La nuova legislazione

La nuova legislazione

La normativa europea in materia di farmacovigilanza è stata modificata con l’adozione del Regolamento UE 1235/2010 (la cui applicazione è operativa a partire dal 2 luglio 2012) e della Direttiva 2010/84/UE.

L’esigenza delle nuove norme deriva dalle evidenze riscontrate in seguito ad un’indagine della Commissione Europea iniziata nel 2008. Da questa indagine è emerso che il 5% degli accessi in ospedale sono dovuti a reazioni avverse, che il 5% dei pazienti già ricoverati in ospedale manifesta una reazione avversa e che le reazioni avverse sono al quinto posto tra le cause di morte in ospedale.

Pertanto si è reso necessario intervenire sulle normative in vigore per promuovere e proteggere la salute pubblica riducendo il numero e la gravità delle reazioni avverse e migliorando l’utilizzo dei medicinali attraverso diversi tipi di intervento. I cambiamenti introdotti sono rivolti ad aumentare l'efficacia, la rapidità e la trasparenza degli interventi di farmacovigilanza attraverso regole che mirano a:

  • rafforzare i sistemi di farmacovigilanza (con ruoli e responsabilità chiaramente definiti per tutte le parti) e razionalizzare le attività tra gli Stati Membri (ad esempio attraverso una ripartizione delle stesse attività con condivisione del lavoro svolto evitando duplicazioni),
  • incrementare la partecipazione dei pazienti e degli operatori sanitari,
  • migliorare i sistemi di comunicazione delle decisioni prese e darne adeguata motivazione,
  • aumentare la trasparenza delle decisioni e delle azioni prese.

Le principali novità introdotte riguardano in primo luogo la definizione di reazione avversa che consente una maggiore attività di monitoraggio del profilo di sicurezza dei farmaci.

È prevista inoltre la possibilità di imporre la conduzione di studi aggiuntivi sulla sicurezza e/o sull'efficacia del farmaco alle aziende farmaceutiche titolari di AIC.

La nuova normativa è improntata inoltre ad una maggiore trasparenza delle decisioni prese e ad un miglioramento della comunicazione.
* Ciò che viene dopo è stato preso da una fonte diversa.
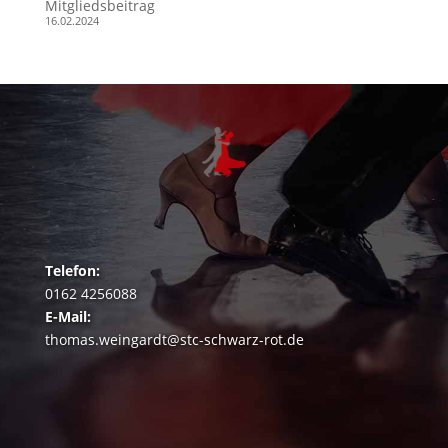
Mitgliedsbeitrag
16.02.2024
Telefon:
0162 4256088
E-Mail:
thomas.weingardt@stc-schwarz-rot.de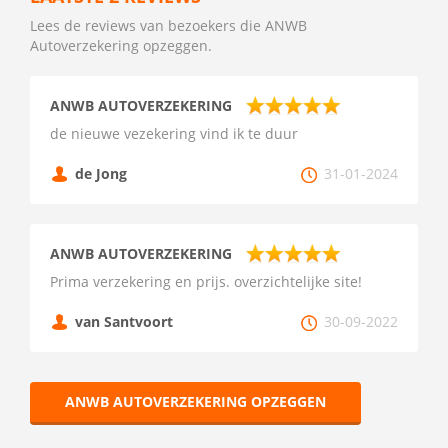
Lees de reviews van bezoekers die ANWB
Autoverzekering opzeggen.
ANWB AUTOVERZEKERING
de nieuwe vezekering vind ik te duur
de Jong
31-01-2024
ANWB AUTOVERZEKERING
Prima verzekering en prijs. overzichtelijke site!
van Santvoort
30-09-2022
ANWB AUTOVERZEKERING OPZEGGEN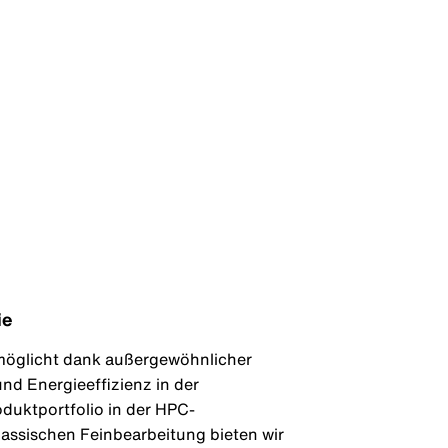
ie
rmöglicht dank außergewöhnlicher
und Energieeffizienz in der
duktportfolio in der HPC-
assischen Feinbearbeitung bieten wir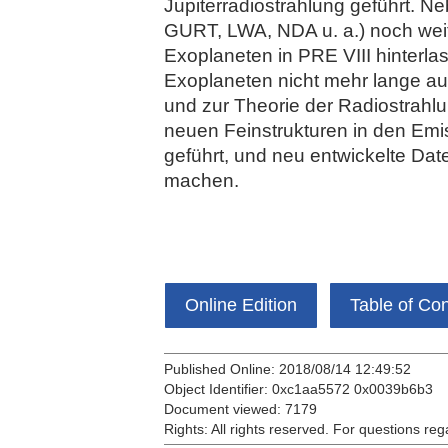
Jupiterradiostrahlung geführt. N
GURT, LWA, NDA u. a.) noch weit
Exoplaneten in PRE VIII hinterl
Exoplaneten nicht mehr lange auf
und zur Theorie der Radiostrahl
neuen Feinstrukturen in den Emi
geführt, und neu entwickelte Dat
machen.
Online Edition
Table of Co
Published Online: 2018/08/14 12:49:52
Object Identifier: 0xc1aa5572 0x0039b6b3
Document viewed:
7179
Rights:
All rights reserved.
For questions reg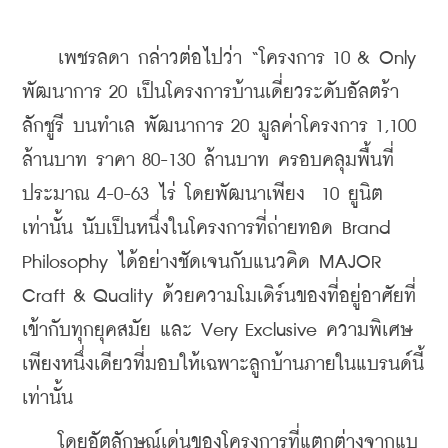
    เพชรลดา กล่าวต่อไปว่า “โครงการ 10 & Only 
พัฒนาการ 20 เป็นโครงการบ้านเดี่ยวระดับอัลตร้า 
ลักชูรี บนทำเล พัฒนาการ 20 มูลค่าโครงการ 1,100 
ล้านบาท ราคา 80-130 ล้านบาท ครอบคลุมพื้นที่
ประมาณ 4-0-63 ไร่ โดยพัฒนาเพียง  10 ยูนิต
เท่านั้น นับเป็นหนึ่งในโครงการที่ถ่ายทอด Brand 
Philosophy ได้อย่างชัดเจนกับแนวคิด MAJOR 
Craft & Quality ด้วยความโมเดิร์นของที่อยู่อาศัยที่
เข้ากับทุกยุคสมัย และ Very Exclusive ความพิเศษ
เพียงหนึ่งเดียวที่มอบให้เฉพาะลูกบ้านภายในแบรนด์นี้
เท่านั้น 
    โดยอัตลักษณ์เด่นของโครงการที่แตกต่างจากแบ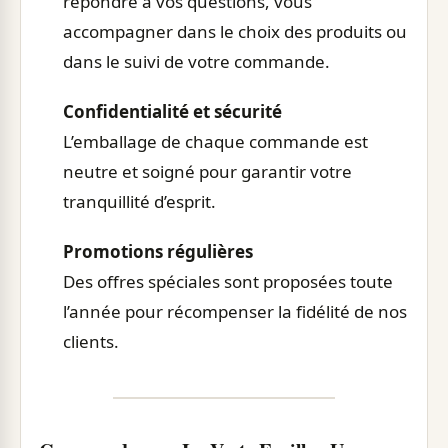
répondre à vos questions, vous
accompagner dans le choix des produits ou
dans le suivi de votre commande.
Confidentialité et sécurité
L’emballage de chaque commande est
neutre et soigné pour garantir votre
tranquillité d’esprit.
Promotions régulières
Des offres spéciales sont proposées toute
l’année pour récompenser la fidélité de nos
clients.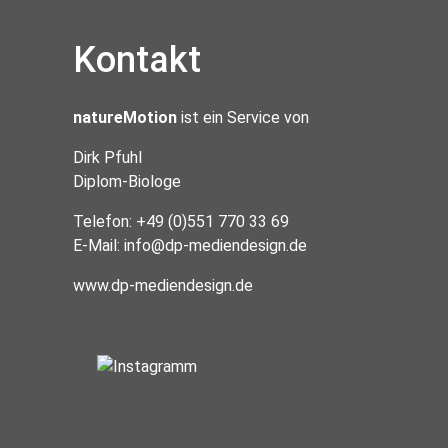
Kontakt
natureMotion
ist ein Service von
Dirk Pfuhl
Diplom-Biologe
Telefon: +49 (0)551 770 33 69
E-Mail:
info@dp-mediendesign.de
www.dp-mediendesign.de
È stato previsto infatti che siano resi disponibili al pubblico, attraverso i portali web dell’Agenzia Regolatoria Europea (EMA) e degli Stati Membri:

  • i riassunti delle caratteristiche del prodotto ed i fogli illustrativi;
  • i riassunti dei piani di gestione del rischio (insieme di attività volte a identificare, caratterizzare, prevenire o minimizzare i rischi relativi ai prodotti medicinali);
  • informazioni sulle diverse modalità di segnalazione delle sospette reazioni avverse alle Autorità Competenti da parte degli operatori sanitari e dei pazienti;
  • elenco dei medicinali sottoposti a monitoraggio addizionale (cioè i prodotti contenenti nuove sostanze attive non presenti in medicinali autorizzati in Europa alla data del 1 gennaio 2011, i farmaci biologici, i biosimilari e i prodotti soggetti a studi sulla sicurezza dopo la concessione dell'AIC.
    Possono essere inclusi in questo elenco anche i prodotti la cui autorizzazione è subordinata a particolari condizioni o autorizzati in circostanze eccezionali. L’elenco di tali farmaci è stilato dall’EMA e dagli Stati Membri.
    L’elenco contiene un link elettronico alle informazioni sui prodotti ed al riassunto del piano di gestione del rischio. L’EMA elimina un medicinale dall’elenco dopo 5 anni, ma può essere richiesta una proroga se ritenuta necessaria.
    Tali medicinali saranno identificabili nel foglio illustrativo che recherà la dicitura “Medicinale sottoposto a monitoraggio addizionale” preceduta da un simbolo nero (triangolo nero rovesciato).